While many Japanese hope support for Taiwan can be bolstered, the past 70 years has seen mostly economic collaboration, he said.
Democratic partners, such as Japan, the US, India, Australia and South Korea, should support Taiwan, while Tokyo should announce that it would guard Taiwan if it faces security threats, he said.
The Japanese government should establish a Taiwan-Japan relations bill, while amending its constitution to enable the Japan Self-Defense Forces to defend its Asian partners, he said.
It is important for Japan that Taiwan maintains its democracy and freedoms, said Genki Fujii, a Japanese academic of international affairs.
If Taiwan were annexed by China, Japan’s security, economy and social prosperity would be affected as well, Fujii said, adding that the destinies of Taiwan and Japan are closely tied.
Taiwan has followed Japan in its economic development and grown into a democracy, and its political and economic achievements are remarkable in Asia, he said.
By contrast, China falsely claims to have a capitalist system, but it steals ideas from other countries, he said.
He asked how China could lead a nation as advanced as Taiwan.
As an outsider, Taiwan is a great country, Fujii said, calling on Taiwanese to be more confident.
Taiwan-Japan ties should be consolidated through legislation, he said, adding that the Japanese government should enforce a parallel version of the TRA.

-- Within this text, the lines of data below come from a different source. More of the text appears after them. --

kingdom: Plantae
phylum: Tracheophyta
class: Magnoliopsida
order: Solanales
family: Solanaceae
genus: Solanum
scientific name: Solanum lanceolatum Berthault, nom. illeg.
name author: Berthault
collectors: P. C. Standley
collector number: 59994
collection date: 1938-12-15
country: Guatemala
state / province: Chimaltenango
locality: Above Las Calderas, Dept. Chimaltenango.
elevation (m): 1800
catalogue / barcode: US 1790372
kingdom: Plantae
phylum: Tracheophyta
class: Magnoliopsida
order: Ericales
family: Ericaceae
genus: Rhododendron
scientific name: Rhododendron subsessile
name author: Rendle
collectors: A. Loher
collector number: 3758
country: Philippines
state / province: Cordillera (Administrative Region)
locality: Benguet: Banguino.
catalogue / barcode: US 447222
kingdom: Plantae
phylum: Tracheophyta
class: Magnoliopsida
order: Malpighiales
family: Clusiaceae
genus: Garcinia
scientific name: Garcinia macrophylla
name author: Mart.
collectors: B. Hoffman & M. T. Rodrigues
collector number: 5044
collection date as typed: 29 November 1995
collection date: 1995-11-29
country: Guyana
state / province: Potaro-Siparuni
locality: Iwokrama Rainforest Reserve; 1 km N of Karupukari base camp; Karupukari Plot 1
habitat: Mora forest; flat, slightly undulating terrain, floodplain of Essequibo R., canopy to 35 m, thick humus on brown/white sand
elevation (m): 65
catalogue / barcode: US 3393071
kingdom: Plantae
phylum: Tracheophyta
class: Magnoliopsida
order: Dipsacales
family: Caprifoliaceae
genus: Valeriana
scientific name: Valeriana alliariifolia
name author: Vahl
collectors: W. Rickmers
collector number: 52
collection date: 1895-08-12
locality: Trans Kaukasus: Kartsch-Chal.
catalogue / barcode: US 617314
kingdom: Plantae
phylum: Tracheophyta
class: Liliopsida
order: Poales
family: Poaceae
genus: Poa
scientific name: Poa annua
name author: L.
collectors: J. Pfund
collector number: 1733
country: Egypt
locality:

While the issue is not yet on the Japanese government’s agenda, some lawmakers have expressed an interest in it, he said, adding that the JCU would continue lobbying for the issue, even though it might take some time.
Steve Bannon, a former White House strategist for US President Donald Trump, gave a recorded speech at the seminar.
Taiwan’s elections next month are about defending independence and freedom, which is far more important for the region and the entire world, especially as the Chinese Communist Party continues to enslave its people and threaten regional order, Bannon said.